# WHAT YOU SHOULD DO
Every line below between the line holding "potted plant @ (left=391, top=21, right=450, bottom=74)" and the line holding "older man with white beard 121 -51", inclusive, should be repeated exactly, and all other lines omitted.

Stored records:
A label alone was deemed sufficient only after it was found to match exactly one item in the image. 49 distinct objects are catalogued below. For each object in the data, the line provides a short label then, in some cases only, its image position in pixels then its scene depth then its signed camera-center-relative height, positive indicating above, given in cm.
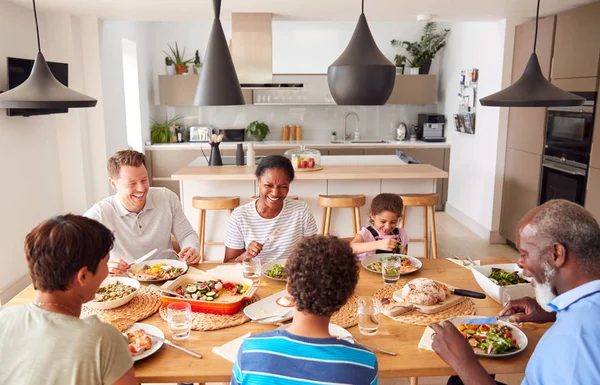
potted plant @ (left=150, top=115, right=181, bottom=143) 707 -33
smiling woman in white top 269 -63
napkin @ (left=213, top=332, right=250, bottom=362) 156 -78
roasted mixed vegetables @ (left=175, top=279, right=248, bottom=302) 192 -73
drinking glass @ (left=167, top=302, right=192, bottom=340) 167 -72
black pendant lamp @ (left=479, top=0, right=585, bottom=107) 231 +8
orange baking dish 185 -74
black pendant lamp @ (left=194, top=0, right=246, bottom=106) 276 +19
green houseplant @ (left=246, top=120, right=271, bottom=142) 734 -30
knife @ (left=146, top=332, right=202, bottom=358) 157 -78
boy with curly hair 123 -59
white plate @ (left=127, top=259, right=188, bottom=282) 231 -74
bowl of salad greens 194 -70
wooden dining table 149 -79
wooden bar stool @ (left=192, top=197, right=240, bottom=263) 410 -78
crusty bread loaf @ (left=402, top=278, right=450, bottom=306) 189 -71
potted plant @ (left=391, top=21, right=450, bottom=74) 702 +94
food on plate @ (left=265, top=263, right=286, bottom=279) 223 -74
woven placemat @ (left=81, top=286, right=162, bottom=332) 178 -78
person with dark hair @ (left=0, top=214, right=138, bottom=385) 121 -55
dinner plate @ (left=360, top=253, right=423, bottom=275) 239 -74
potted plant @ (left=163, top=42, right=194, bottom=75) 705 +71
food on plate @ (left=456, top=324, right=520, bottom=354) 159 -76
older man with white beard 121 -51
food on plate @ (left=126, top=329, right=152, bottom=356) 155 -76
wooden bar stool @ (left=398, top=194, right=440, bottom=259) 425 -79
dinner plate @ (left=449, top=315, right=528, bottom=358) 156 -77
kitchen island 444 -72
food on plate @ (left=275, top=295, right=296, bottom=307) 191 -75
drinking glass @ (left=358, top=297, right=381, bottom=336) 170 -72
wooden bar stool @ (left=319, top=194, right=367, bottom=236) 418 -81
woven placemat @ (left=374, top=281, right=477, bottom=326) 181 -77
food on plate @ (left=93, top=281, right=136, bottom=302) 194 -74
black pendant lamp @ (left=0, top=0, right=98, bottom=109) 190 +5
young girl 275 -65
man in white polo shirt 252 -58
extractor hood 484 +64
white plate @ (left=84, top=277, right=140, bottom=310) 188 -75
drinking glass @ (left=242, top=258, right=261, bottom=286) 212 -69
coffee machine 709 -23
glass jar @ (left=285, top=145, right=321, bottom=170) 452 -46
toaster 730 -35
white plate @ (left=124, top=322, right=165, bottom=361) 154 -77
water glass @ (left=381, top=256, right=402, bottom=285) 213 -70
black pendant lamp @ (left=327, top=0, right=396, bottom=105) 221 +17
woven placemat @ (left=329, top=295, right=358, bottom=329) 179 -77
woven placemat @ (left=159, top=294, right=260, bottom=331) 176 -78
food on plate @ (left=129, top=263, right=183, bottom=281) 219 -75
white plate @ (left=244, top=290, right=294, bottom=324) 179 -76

# SOLUTION TO THIS PROBLEM
potted plant @ (left=391, top=21, right=450, bottom=74) 702 +94
food on plate @ (left=265, top=263, right=286, bottom=279) 223 -74
woven placemat @ (left=81, top=286, right=162, bottom=332) 178 -78
person with dark hair @ (left=0, top=214, right=138, bottom=385) 121 -55
dinner plate @ (left=360, top=253, right=423, bottom=275) 239 -74
potted plant @ (left=163, top=42, right=194, bottom=75) 705 +71
food on plate @ (left=456, top=324, right=520, bottom=354) 159 -76
older man with white beard 121 -51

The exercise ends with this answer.